In 1963 her mother encouraged her to enter the Queen Elisabeth competition in Brussels but of course this was an impossibility since Martha was no longer prepared by this time having been away from the piano for almost 3 years.


She did go to Belgium and the night before the competition said to herself "Well, now Martha, it is over for you. You have been a pianist, but now you are not."
The next morning she went to seek help from Polish born pianist Stefan Askenase. She went with the firm conviction that somehow she would tell him that since she knew languages, she would become a secretary. Once she had arrived at the Askenase home, she was greeted by his wife, a woman of great strength and fortitude who ultimately would help Martha change the course of her unpredictable professional life.

She went everyday to talk with Mrs Askenase and soon started to believe that she could, little by little, begin to play again, all the while questioning what was wrong that held her in check. When finally she had broken through her bond of insecurity, she went to Warsaw to compete in the Frederic Chopion International Competition.

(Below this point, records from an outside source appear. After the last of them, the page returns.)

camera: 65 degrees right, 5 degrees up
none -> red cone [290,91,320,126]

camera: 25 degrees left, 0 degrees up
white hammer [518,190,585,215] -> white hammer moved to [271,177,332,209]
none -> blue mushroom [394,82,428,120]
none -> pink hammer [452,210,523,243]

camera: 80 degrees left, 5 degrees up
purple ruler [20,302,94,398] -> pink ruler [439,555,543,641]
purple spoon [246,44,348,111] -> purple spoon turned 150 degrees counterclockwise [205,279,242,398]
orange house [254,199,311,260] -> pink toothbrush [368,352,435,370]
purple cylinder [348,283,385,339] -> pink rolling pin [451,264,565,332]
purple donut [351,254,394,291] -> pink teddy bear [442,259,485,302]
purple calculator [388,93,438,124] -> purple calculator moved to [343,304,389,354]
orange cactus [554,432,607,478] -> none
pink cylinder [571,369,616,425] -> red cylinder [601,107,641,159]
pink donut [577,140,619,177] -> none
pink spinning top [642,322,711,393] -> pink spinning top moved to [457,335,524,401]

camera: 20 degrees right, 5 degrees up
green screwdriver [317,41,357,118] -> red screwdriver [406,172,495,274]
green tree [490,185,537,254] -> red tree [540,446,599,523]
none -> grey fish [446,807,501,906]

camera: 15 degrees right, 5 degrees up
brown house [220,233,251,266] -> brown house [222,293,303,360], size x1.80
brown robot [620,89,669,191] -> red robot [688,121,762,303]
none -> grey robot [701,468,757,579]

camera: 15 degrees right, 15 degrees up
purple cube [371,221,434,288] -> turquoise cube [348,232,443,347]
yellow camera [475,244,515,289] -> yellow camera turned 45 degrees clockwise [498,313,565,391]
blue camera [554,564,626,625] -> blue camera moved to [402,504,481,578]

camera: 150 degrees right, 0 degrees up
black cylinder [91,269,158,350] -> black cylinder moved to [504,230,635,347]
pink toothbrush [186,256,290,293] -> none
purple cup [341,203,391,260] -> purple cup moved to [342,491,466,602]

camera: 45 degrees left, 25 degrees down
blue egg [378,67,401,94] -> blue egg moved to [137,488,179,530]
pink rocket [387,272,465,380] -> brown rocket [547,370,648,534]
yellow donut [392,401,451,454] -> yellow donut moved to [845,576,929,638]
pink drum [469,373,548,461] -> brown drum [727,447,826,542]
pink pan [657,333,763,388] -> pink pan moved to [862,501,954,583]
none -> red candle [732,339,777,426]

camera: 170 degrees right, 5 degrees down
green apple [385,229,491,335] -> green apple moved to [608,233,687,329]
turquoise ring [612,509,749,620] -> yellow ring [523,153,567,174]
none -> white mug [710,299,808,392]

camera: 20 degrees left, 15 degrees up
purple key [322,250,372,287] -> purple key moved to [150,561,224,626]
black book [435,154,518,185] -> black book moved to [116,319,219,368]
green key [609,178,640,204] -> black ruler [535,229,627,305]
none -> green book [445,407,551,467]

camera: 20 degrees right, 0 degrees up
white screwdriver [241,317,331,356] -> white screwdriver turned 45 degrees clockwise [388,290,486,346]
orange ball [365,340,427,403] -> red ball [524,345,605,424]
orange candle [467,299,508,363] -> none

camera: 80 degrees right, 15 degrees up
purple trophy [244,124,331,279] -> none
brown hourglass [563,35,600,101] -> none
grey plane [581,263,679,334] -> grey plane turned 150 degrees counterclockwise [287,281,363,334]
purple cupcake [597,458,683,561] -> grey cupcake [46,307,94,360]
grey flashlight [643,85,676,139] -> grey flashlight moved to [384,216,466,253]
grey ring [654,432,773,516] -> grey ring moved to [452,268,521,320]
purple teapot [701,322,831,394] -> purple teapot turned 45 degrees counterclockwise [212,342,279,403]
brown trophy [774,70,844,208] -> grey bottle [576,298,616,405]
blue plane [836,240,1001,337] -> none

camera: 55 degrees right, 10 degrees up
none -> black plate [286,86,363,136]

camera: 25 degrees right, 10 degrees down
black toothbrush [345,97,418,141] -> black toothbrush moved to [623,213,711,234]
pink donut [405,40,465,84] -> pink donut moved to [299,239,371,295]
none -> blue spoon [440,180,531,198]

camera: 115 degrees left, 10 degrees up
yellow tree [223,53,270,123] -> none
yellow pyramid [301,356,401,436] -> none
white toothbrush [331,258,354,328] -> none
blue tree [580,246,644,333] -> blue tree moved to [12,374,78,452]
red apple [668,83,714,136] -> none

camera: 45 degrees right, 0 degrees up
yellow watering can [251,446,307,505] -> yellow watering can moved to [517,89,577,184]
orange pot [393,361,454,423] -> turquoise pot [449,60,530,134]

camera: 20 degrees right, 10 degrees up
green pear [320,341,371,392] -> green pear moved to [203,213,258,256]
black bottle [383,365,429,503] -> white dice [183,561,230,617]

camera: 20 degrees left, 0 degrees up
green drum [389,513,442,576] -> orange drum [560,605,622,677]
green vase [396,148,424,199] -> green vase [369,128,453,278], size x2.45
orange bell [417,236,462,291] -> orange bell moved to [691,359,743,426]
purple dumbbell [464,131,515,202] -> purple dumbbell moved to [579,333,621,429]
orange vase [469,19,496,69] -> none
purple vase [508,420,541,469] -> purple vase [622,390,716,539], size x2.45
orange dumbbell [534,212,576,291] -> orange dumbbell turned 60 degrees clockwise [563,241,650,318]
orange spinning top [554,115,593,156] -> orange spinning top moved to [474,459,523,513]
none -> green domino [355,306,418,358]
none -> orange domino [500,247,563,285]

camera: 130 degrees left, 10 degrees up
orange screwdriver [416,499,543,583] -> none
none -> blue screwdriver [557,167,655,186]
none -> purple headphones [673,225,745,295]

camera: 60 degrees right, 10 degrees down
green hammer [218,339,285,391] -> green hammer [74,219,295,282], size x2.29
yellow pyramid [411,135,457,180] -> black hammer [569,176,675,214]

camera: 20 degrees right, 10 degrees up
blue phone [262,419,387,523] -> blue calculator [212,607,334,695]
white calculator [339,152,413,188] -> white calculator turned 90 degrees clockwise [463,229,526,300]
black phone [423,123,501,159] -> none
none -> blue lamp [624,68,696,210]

Eight difficult years had elapsed since Martha's success in the competitions in Bolzano and Geneva, years in which one personal conflict followed another but in Warsaw 1965 Martha reigned supreme over 85 young pianists all over the world. One would never have known that the young woman from Buenos Aires had recently been idle for 3 years watching television in New York, constantly considering whether to withdraw permanently from the piano.

As David Feldman has said, "In the lives of musical prodigies, the importance of balance - of the coordination of a totally appropriate set of conditions necessary for development - cannot be overemphasised. When motivational force comes from within the precocious child and is on the mark, it is a force to reckon with; when that force goes awry, it can be baffling and destructive."